In this study, antimicrobial susceptibility to commonly used antibiotics for empiric treatment of UTI (aminoglyco-sides, ampicillin, penicillin, cephalosporin, co-trimoxazole, and quinolones) was low, particularly amongst the main bacterial isolates. Susceptibility was moderate to high for gentamicin, ciprofloxacin, ceftriaxone, ceftazidime, and nalidixic acid. However, we did identify amoxicillin-clavulanate and chloramphenicol as likely to be effective, with clindamycin having the lowest susceptibility in all organisms isolated. Similar sensitivity patterns have been observed in the United Kingdom by Bean and colleagues who found low susceptibility to ampicillin and co-trimoxazole, whereas susceptibility to nitrofurantoin, gentamicin, and ceftriaxone was high.[19] These findings are also in agreement with studies done in Asia, the Middle East, other parts of Africa, and in previous work in Tanzania.[5,8,20,21,22] Thus, with continue empiric treatment, UTI with resistance to antibiotics will become a global problem.

As a referral hospital, children admitted to our hospital are already being exposed to antibiotics that are overprescribed and widely available without prescription. Such practice is likely driving the increase in antibiotic resistance and lowers the chance of antibiotic choice. Exposure to antibiotics may play a role in lower culture-positive results in children exposed to antibiotics, as seen in this study, thus masking the situation. Therefore, clinicians and other health-care providers in lower-level health facilities should consider prescribing empiric antibiotics as per recommended national treatment guidelines, after performing simple screening tests like urine dipstick or microscopic examination, if available. Thus, public health awareness and education efforts may help the general population appreciate that antibiotics should be purchased only with a prescription after proper diagnosis is made. Health-care practitioners should prescribe antibiotics according to national guidelines; however, when unavailable, prescriptions for empiric antibiotics should be given only after excluding all other causes (eg, malaria and viral infection).

Study Limitations

This study included all children with or without fever regardless of antibiotic exposure, which may underestimate the prevalence and aetiology of UTI. Moreover, caregivers of 36.3% of children previously exposed to antibiotics had no information about what kinds of antibiotics were used; it is therefore possible that this study underestimated the levels of antibiotic resistance.

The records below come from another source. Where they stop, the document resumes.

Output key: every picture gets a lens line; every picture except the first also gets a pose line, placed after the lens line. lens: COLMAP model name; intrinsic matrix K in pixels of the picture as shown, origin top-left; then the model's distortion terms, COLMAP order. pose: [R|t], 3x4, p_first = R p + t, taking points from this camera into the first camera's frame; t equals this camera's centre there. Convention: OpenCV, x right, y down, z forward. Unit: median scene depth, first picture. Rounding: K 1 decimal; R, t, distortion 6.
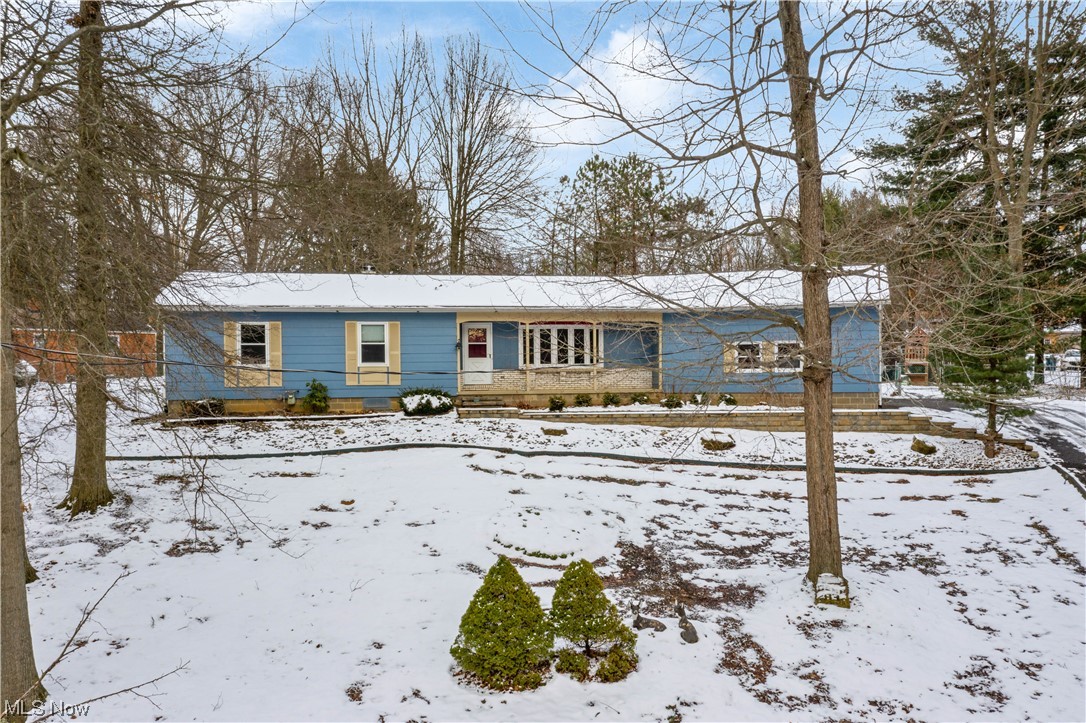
lens RADIAL K [[880.2, 0, 543.0], [0, 880.2, 361.5], [0, 0, 1]] dist [0.002267, 0.002242]
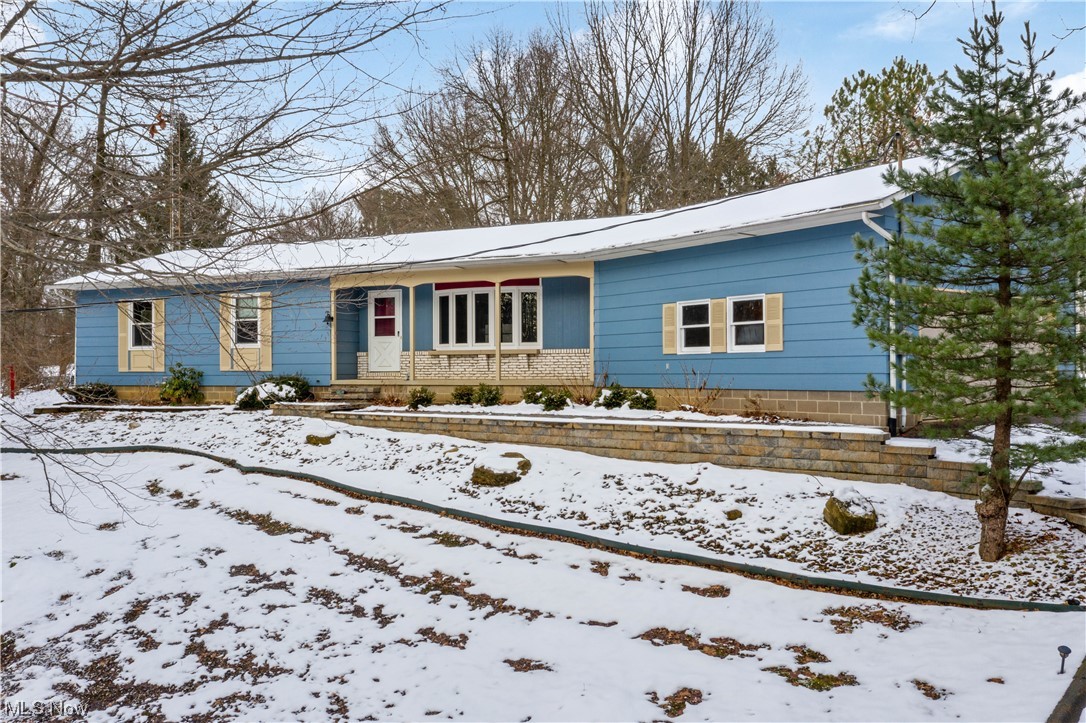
lens RADIAL K [[862.5, 0, 543.0], [0, 862.5, 361.5], [0, 0, 1]] dist [-0.032392, -0.001401]
pose [[0.831390, 0.000238, -0.555689, 0.516641], [0.003527, 0.999978, 0.005706, 0.015819], [0.555678, -0.006704, 0.831371, 0.529474]]
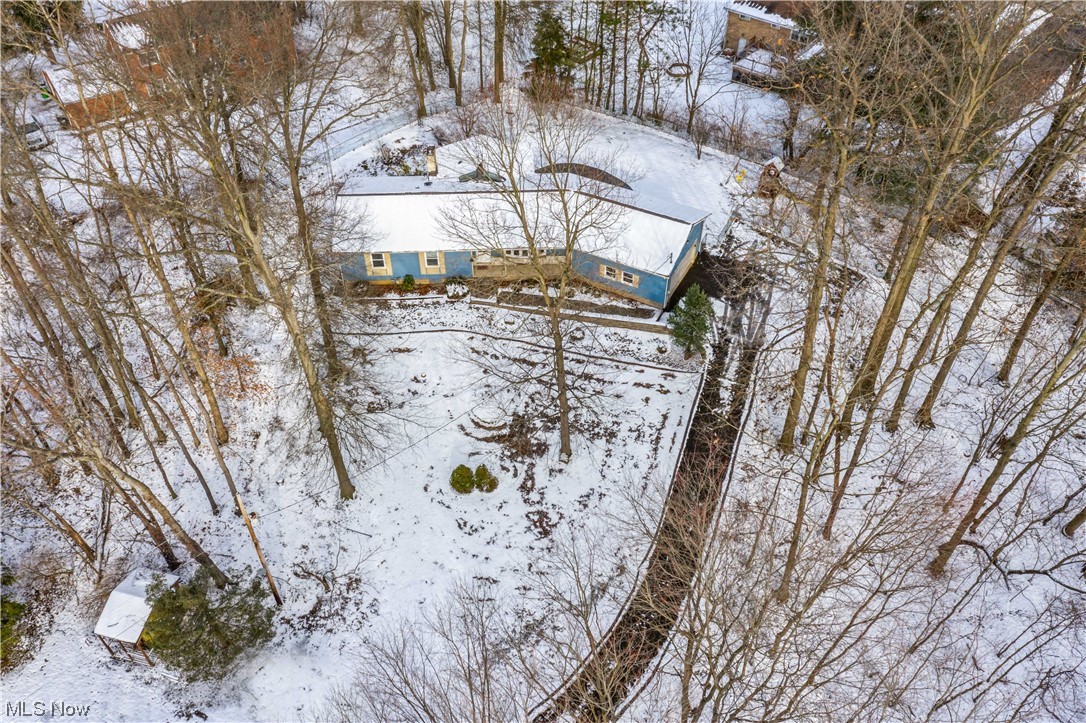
lens RADIAL K [[880.2, 0, 543.0], [0, 880.2, 361.5], [0, 0, 1]] dist [0.002267, 0.002242]
pose [[0.991029, 0.114089, -0.069601, 0.269649], [-0.032611, 0.711493, 0.701936, -1.455884], [0.129604, -0.693369, 0.708831, -0.703593]]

CONCLUSIONS AND RECOMMENDATION

UTIs are amongst the most common conditions affecting children admitted at KCMC, with a higher prevalence amongst infants and children younger than 24 months and females. The most common aetiological bacterial pathogens were E coli (46.2%) and K pneumoniae (30.8%), both of which showed low susceptibility to ampicillin, cotrimoxazole, and clindamycin. Antimicrobials, such as ciprofloxacin, ceftriaxone, and gentamicin are more likely to be successful for empiric treatment of UTIs. However, the susceptibility of the pathogens is still not high. Because susceptibility is not static, monitoring of antibiotics for UTI needs to be done continuously and guided with urine culture and antimicrobial sensitivity whenever possible.